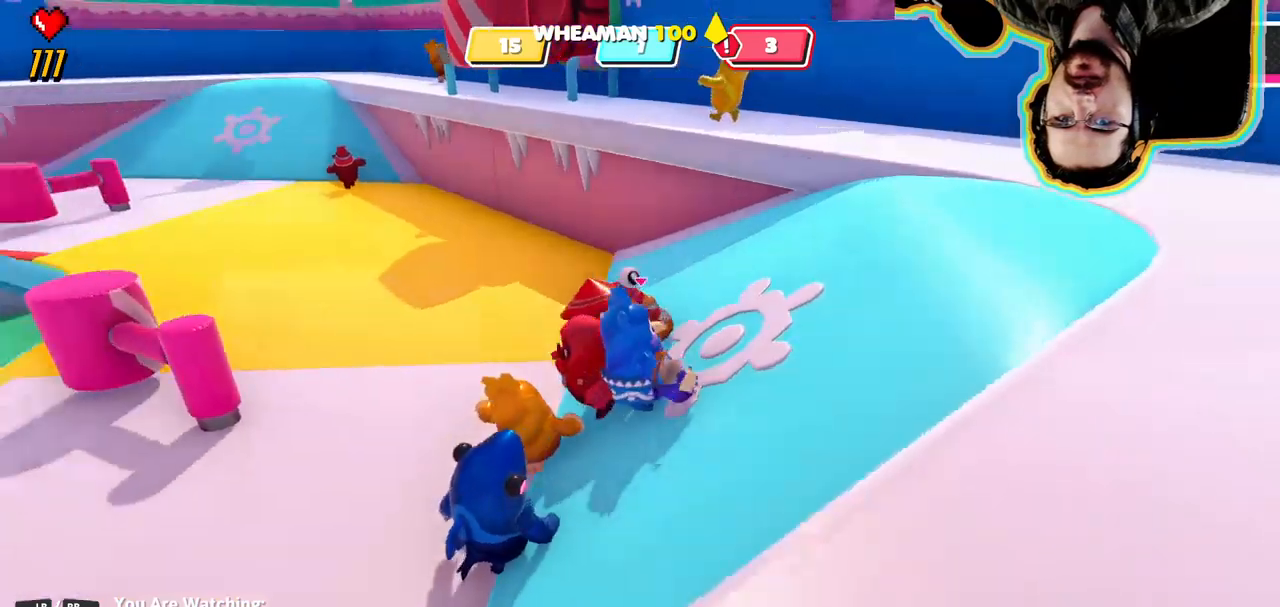
{"dt_ms": 1000, "buttons": [], "left_stick": "center", "right_stick": "down-right"}
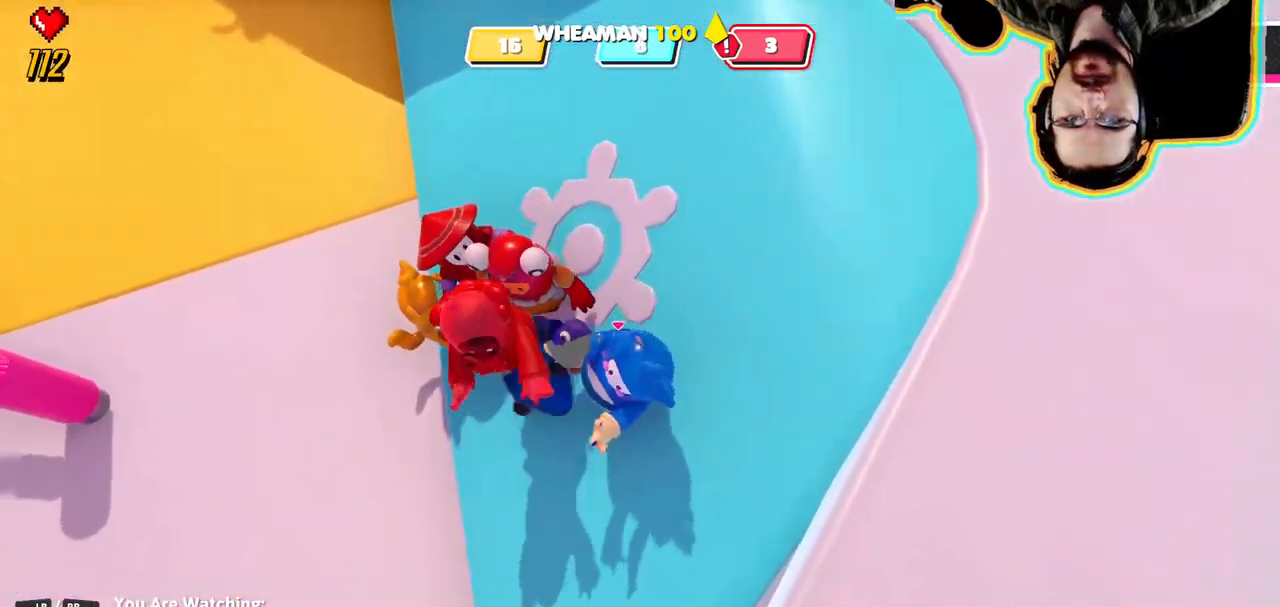
{"dt_ms": 500, "buttons": [], "left_stick": "center", "right_stick": "center", "events": [[67, "right_stick", "right"], [467, "right_stick", "center"]]}
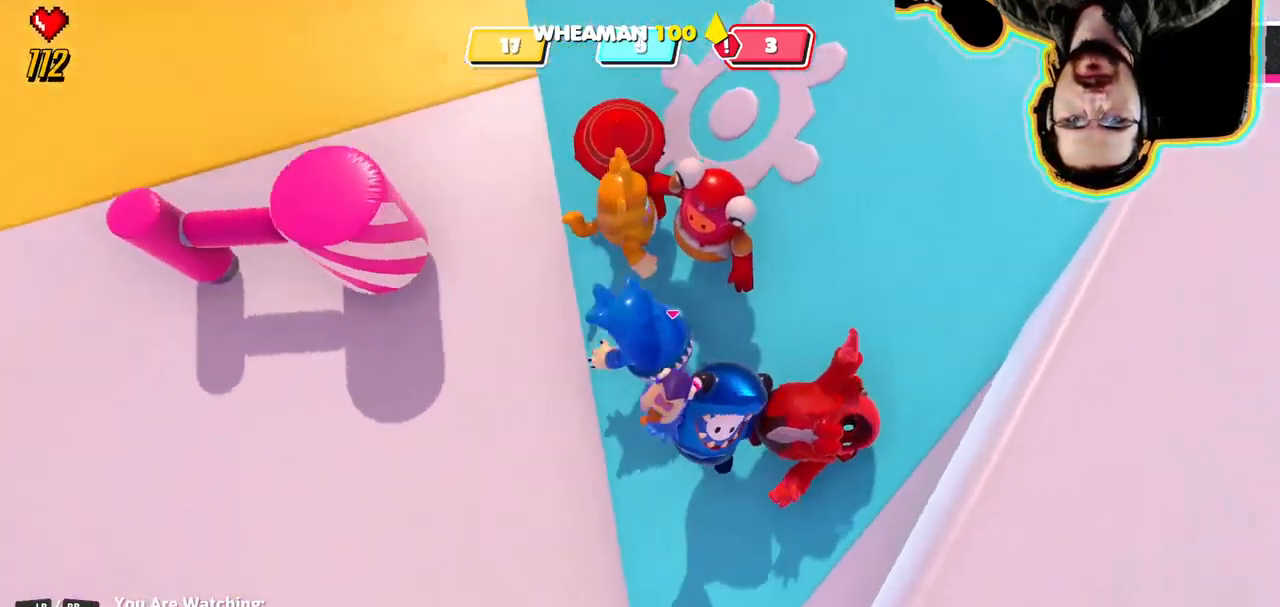
{"dt_ms": 500, "buttons": [], "left_stick": "center", "right_stick": "up", "events": [[83, "right_stick", "left"], [333, "right_stick", "up"]]}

Work to complete » Word for word, repeat the data above with the pictures left out.

Response to this task »
{"dt_ms": 1000, "buttons": [], "left_stick": "center", "right_stick": "down-right"}
{"dt_ms": 500, "buttons": [], "left_stick": "center", "right_stick": "center", "events": [[67, "right_stick", "right"], [467, "right_stick", "center"]]}
{"dt_ms": 500, "buttons": [], "left_stick": "center", "right_stick": "up", "events": [[83, "right_stick", "left"], [333, "right_stick", "up"]]}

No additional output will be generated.